Un ejemplo de lo anterior lo encontramos en el cuento “Espantapájaros”. El protagonista es ese mismo ser solitario que custodia los cultivos. “Se sabía desnudo hasta la última hebra de paja, casi se diría en los huesos, más aún, sin esqueleto, prácticamente invisible. ¿Cómo había llegado a esa certeza?” (2019, p. 120). A medida que el cuento avanza en esa pregunta, el espantapájaros se vuelve una pregunta y certeza de sí mismo, de la soledad que le rodea y del “asilo en el tiempo” en el que vive. Se va acercando a sí mismo cuando, después de la pregunta como disparador, le invade la duda y el temor de si es la sombra de un sueño soñado por alguien. Unos gitanos llegan al pueblo. Él empieza a fabular qué sería de su vida si pudiera irse con ellos. Pero vuelve a la certeza de que no puede, por ser un espantapájaros, y esa misma noche que llega a la revelación final, no le queda más que hacer “lo imposible por durar ardiendo hasta el amanecer” (2019, p. 120). Él no desemboca en Tebas ni Zarza, porque, el final de su camino estaba en arder.
Cuando en Sed de mar habla Penélope, la pregunta en la que se convierte y con la que empieza el diálogo es la siguiente: “¿qué rostro otro que no conozco vas a traerme hollado por inexpresables visiones, curtido en tierras para mí inexistentes, cuajado del rocío de tantos ojos que te habrán visto partir en amaneceres de adiós?” (2019, p. 128). Su espera, el tejido del sudario, se vuelve múltiples rostros que no sabe si reconocerá.
Para seguir caminando, antes de desandar el camino, necesitábamos la búsqueda que impulsaba la pregunta. Ahora, lo que abre la pregunta es un diálogo, como el de Adam y Agar que vuelve cuento en “El espantapájaros” y “Penélope”. Si el monólogo interior es el estilo/técnica por antonomasia de Seligson, esto equivale a decir que el diálogo será con ella misma, que es Otro (que es Adam, Agar, Penélope, la literatura, su vida, la Totalidad). Esta última premisa la abstrae de leer a Martin Buber, específicamente Yo y tú, que plantea filosóficamente las implicaciones del encuentro. Buber estructura una realidad a partir del vocablo conjunto “yo-tú”5 (2017, p. 17). La constitución del mundo está regida según la implicación del sujeto consigo mismo al tiempo que este se constituye a partir de la relación intersubjetiva con lo que le rodea. Buber establece un principio “dialógico” en su filosofía, donde el encuentro entre los anteriores polos se plantean como única posibilidad humana de acceso al Ser. Esto le interesaba a Esther como camino ascendente, místico. Lo trascendente en el mundo deviene directamente de algo más grande que él (normalmente tiene que ver con la naturaleza). Y la razón se satisface solo en la idea de lo absoluto, o sea en un Tú eterno que se construye (1968, p. 69).

========

# PROBLEMA BREVE 1:
Extrae de las filas cada línea que contenga la cadena "cBGB", distinguiendo entre mayúsculas y minúsculas.

========

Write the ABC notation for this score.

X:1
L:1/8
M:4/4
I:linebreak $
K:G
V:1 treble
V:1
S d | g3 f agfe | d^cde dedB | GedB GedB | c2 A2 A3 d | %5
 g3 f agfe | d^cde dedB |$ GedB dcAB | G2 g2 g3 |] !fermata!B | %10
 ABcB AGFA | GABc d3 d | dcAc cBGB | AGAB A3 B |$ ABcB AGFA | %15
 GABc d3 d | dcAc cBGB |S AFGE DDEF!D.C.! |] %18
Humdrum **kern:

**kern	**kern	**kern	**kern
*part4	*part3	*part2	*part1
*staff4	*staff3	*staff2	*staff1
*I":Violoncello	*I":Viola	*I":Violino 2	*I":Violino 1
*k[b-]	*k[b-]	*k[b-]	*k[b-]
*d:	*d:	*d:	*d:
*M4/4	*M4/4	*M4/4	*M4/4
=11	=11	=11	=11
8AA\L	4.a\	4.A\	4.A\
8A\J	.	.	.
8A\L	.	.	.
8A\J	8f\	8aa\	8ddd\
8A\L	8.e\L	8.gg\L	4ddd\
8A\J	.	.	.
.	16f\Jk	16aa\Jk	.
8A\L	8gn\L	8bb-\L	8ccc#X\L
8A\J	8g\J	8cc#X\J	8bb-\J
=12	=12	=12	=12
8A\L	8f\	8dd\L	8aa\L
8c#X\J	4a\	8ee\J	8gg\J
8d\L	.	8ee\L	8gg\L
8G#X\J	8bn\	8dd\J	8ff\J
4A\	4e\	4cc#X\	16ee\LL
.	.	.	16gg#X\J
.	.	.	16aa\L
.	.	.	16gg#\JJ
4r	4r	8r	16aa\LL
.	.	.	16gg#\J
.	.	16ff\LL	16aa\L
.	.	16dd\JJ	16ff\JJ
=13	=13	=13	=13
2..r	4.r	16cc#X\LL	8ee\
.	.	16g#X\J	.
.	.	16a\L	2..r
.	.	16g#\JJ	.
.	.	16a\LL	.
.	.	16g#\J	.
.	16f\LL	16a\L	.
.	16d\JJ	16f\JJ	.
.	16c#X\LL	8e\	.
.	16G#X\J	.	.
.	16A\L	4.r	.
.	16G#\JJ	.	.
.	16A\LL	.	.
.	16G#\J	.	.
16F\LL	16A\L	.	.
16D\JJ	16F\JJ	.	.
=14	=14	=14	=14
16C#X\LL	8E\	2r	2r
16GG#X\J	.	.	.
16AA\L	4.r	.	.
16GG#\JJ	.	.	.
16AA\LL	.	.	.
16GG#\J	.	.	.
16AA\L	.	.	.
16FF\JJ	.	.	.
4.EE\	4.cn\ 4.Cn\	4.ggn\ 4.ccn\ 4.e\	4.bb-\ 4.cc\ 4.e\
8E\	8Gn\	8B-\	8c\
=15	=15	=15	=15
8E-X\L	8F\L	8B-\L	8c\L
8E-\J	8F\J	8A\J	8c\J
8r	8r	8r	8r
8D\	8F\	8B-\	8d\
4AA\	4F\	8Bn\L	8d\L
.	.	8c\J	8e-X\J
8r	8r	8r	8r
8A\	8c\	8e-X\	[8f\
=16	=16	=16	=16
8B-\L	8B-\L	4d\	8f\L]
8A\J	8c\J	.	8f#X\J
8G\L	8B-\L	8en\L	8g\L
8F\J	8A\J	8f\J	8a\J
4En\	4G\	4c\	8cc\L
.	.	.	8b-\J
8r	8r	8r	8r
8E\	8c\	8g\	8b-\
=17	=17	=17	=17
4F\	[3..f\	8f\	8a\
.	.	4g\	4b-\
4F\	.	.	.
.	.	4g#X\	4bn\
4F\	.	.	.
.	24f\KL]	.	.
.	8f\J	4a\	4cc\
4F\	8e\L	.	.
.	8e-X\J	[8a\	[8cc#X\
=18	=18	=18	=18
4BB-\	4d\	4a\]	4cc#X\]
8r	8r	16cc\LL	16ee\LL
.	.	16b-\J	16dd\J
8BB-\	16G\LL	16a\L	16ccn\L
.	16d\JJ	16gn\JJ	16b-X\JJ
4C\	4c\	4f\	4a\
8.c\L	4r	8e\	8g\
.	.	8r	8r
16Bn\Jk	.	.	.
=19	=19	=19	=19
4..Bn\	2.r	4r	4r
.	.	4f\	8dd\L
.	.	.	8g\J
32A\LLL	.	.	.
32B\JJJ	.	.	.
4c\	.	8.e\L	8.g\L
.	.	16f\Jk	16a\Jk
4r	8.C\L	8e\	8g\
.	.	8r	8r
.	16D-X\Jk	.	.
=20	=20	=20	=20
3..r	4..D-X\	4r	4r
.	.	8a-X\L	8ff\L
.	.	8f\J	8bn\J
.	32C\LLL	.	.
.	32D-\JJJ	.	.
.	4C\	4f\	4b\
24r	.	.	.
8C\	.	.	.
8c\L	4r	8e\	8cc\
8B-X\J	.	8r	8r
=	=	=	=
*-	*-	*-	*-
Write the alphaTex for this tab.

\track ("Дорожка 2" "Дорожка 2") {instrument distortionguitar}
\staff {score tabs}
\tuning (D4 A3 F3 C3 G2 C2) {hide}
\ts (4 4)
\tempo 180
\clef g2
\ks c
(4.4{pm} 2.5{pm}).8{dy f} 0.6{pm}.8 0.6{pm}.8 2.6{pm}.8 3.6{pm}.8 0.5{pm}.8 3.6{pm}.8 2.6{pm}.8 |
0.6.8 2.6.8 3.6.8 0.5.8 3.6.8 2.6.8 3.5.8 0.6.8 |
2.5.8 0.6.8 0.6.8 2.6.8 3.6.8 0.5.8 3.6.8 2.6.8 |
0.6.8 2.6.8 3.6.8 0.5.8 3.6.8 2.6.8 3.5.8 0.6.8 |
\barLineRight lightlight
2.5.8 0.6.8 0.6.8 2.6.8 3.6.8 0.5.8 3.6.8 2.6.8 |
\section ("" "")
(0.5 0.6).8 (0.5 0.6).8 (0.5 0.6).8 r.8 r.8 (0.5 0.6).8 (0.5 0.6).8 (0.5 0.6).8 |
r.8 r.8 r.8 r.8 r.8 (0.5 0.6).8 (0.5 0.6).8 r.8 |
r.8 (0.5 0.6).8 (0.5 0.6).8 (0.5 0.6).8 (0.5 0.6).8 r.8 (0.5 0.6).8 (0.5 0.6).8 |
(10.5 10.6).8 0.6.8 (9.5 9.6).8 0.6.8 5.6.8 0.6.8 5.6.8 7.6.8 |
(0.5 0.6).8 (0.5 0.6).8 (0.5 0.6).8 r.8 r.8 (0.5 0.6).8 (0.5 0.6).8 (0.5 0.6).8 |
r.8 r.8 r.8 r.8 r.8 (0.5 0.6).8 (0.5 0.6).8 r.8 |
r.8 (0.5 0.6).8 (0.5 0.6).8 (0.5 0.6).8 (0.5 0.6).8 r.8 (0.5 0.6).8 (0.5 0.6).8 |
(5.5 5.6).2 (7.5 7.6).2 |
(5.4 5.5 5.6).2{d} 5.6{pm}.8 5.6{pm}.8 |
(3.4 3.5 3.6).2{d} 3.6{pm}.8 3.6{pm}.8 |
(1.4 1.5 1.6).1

========

# PROBLEMA BREVE 2:
Según la selección, ¿qué obra de Martin Buber es la fuente de la premisa del diálogo con el Otro?

# RESULTADO FINAL 1:
 ABcB AGFA | GABc d3 d | dcAc cBGB | AGAB A3 B |$ ABcB AGFA | %15
 GABc d3 d | dcAc cBGB |S AFGE DDEF!D.C.! |] %18

# RESULTADO FINAL 2:
Yo y tú.